No conteúdo disponibilizado anteriormente, comentamos sobre o desastre que atingiu o leste chinês no mês de julho deste ano, o impacto sócio-econômico-ambiental local, bem como as repercussões esperadas numa escala global.

Como previsto, os desafios e prejuízos ao comércio mundial consequentes do ocorrido perduram há semanas.

O porto de Hong Kong, que teve a paralisação temporária de suas atividades para a passagem do Tufão In-Fa, estima que levará meses para normalizar suas operações e reverter o congestionamento de containers estufados prontos para o embarque nos navios que, por sua vez, aguardam em sua capacidade máxima a liberação de espaço nos terminais para atracar – desafio ainda maior considerando que, mesmo já reaberto, ainda opera abaixo de sua capacidade.

Breve resumo dos últimos acontecimentos na China e o cenário atual:
O Tufão chamado de “In-Fa” atingiu a costa leste da China e moveu-se lentamente para o norte, atravessando partes do centro-leste, levando inundações, tempestades e ventos implacáveis, afetando a programação e operações de transporte de cargas em diversos terminais tidos como “base” para as exportações e importações, tais como o aeroporto de Pudong (em Shangai) e os portos de Ningbo, Shanghai, Changzhou e Nanjing.

Shangai e Ningbo estão entre as regiões severamente afetadas; localizadas na orla do Delta do Rio das Pérolas, são um dos maiores portos de contêineres do mundo, e como tal, responsáveis por movimentar grandes quantidades de exportações chinesas que ajudam a sustentar a economia global.

Cenário operacional na Ásia:
• Os armadores, em geral, enfrentam grande dificuldade em liberar espaço nos navios para suprir a demanda de envio de cargas, decorrente do congestionamento dos portos. A falta de disponibilidade de containers vazios para futuros embarques estende-se até a primeira semana de agosto.
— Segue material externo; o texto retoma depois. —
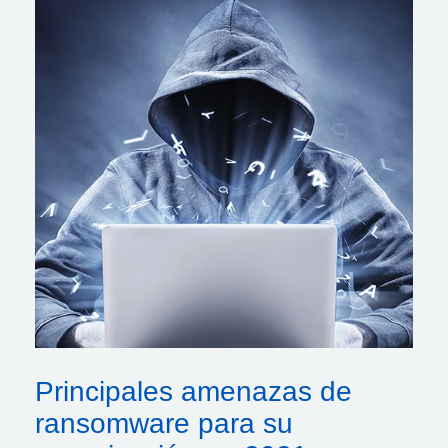
Principales amenazas de
ransomware para su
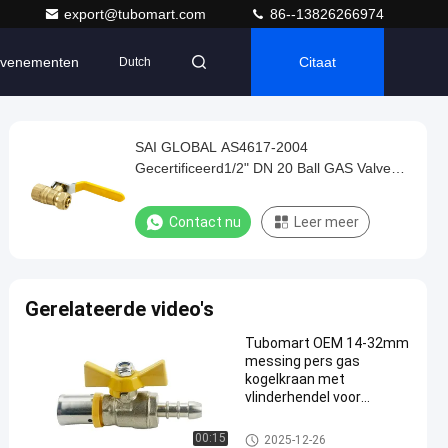
export@tubomart.com
86--13826266974
venementen
Citaat
Dutch
SAI GLOBAL AS4617-2004
Gecertificeerd1/2" DN 20 Ball GAS Valve
Op maat
Contact nu
Leer meer
Gerelateerde video's
Tubomart OEM 14-32mm
messing pers gas
kogelkraan met
vlinderhendel voor
meerlaags PEX AL PEX
leidingen voor gasgebruik
Messing gasklep
00:15
2025-12-26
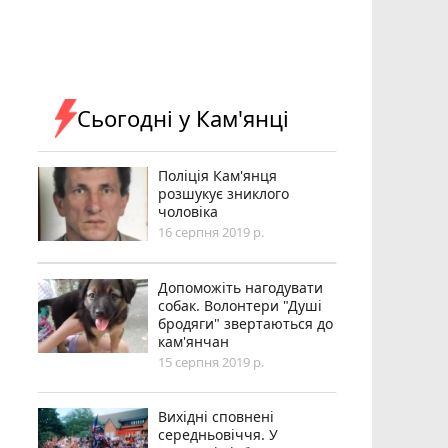
Сьогодні у Кам'янці
Поліція Кам'янця
розшукує зниклого
чоловіка
16 серпня 2019 р.
Допоможіть нагодувати
собак. Волонтери "Душі
бродяги" звертаються до
кам'янчан
15 серпня 2019 р.
Вихідні сповнені
середньовіччя. У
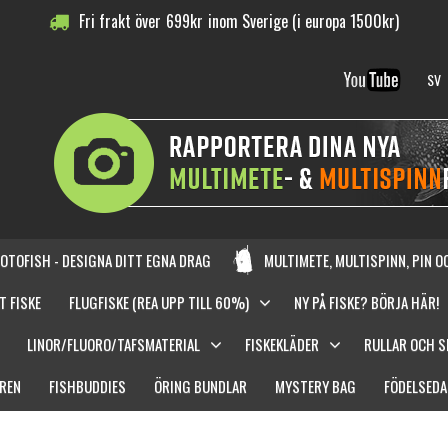
Fri frakt över
699
kr
inom Sverige (i europa 1500kr)
SV
OTOFISH - DESIGNA DITT EGNA DRAG
MULTIMETE, MULTISPINN, PIN 
T FISKE
FLUGFISKE (REA UPP TILL 60%)
NY PÅ FISKE? BÖRJA HÄR!
LINOR/FLUORO/TAFSMATERIAL
FISKEKLÄDER
RULLAR OCH 
REN
FISHBUDDIES
ÖRING BUNDLAR
MYSTERY BAG
FÖDELSEDA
• Alguns armadores comunicaram que passarão a cobrar uma taxa adicional, nomeada de “Cancellation Fee”, aplicável ao cancelamento ou ajuste de reservas de embarque confirmadas, quando solicitados após o prazo pré-determinado por cada armador, usualmente tendo como base a data estimada de saída (Estimated Time Departure – ETD) do navio. Como exemplos, temos a Ocean Network Express (ONE), que aplicará a taxa de cancelamentos e/ou alterações com menos de 11 (onze) dias do ETD, e a CMA-CGM, para cancelamentos ou “no-show” (atraso ou não apresentação da carga dentro do prazo determinado – “deadline”) com menos de 03 (três) semanas do ETD.

• Devido à falta de espaço, são esperadas rolagens de reservas sem aviso prévio pelos armadores e atrasos nas programações de saída/ETD e chegada/ETA dos navios, informadas no Booking.
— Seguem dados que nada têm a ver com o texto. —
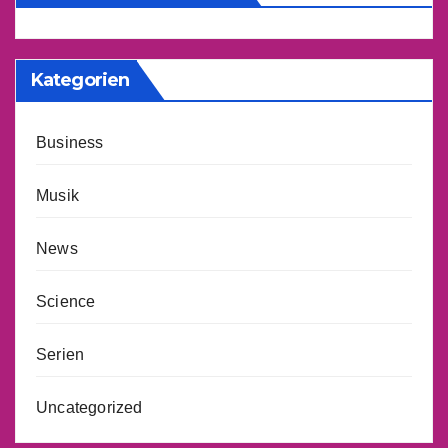
Kategorien
Business
Musik
News
Science
Serien
Uncategorized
*ATENÇÂO: Com a transferência/ alteração das programações, o chamado “free-time” (período livre) outorgado pelos armadores para o uso do container (detetion/demurrage) e pelos terminais portuários (período de estadia/armazenagem da carga até o carregamento à bordo do navio) não é alterado/estendido, devendo o exportador/ importador atentar-se aos custos extra decorrentes dos mesmos, já que, usualmente, os armadores e terminais se isentam de qualquer responsabilidade (especialmente quando ocasionados por motivos de “força maior”, como é o caso de atrasos decorrentes de condições climáticas desfavoráveis)
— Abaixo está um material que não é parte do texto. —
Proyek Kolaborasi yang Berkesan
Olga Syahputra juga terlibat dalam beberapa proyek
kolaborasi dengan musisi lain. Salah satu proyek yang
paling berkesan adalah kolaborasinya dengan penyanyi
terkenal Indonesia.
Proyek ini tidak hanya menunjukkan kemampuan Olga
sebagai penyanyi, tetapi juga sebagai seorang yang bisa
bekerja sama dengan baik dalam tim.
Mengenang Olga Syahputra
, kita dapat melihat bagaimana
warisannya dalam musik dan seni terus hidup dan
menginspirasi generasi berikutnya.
• Cargas leves (até 10 toneladas por container) terão prioridade pelos armadores no momento da liberação de novas reservas. Para cargas pesadas, a sugestão é trabalhar com a atencipação na solicitação de reserva, com base na confirmação (ou previsão) de prontidão da carga.

*Atenção: Caso optado por trabalhar com a antecipação de reserva prévio à prontidão das mercadorias, qualquer imprevisto na programação de produção/estufagem/entrega da carga que leve ao atraso ou não cumprimento do prazo estipulado no Booking, acarretará em custos adicionais e até mesmo, à perda do embarque.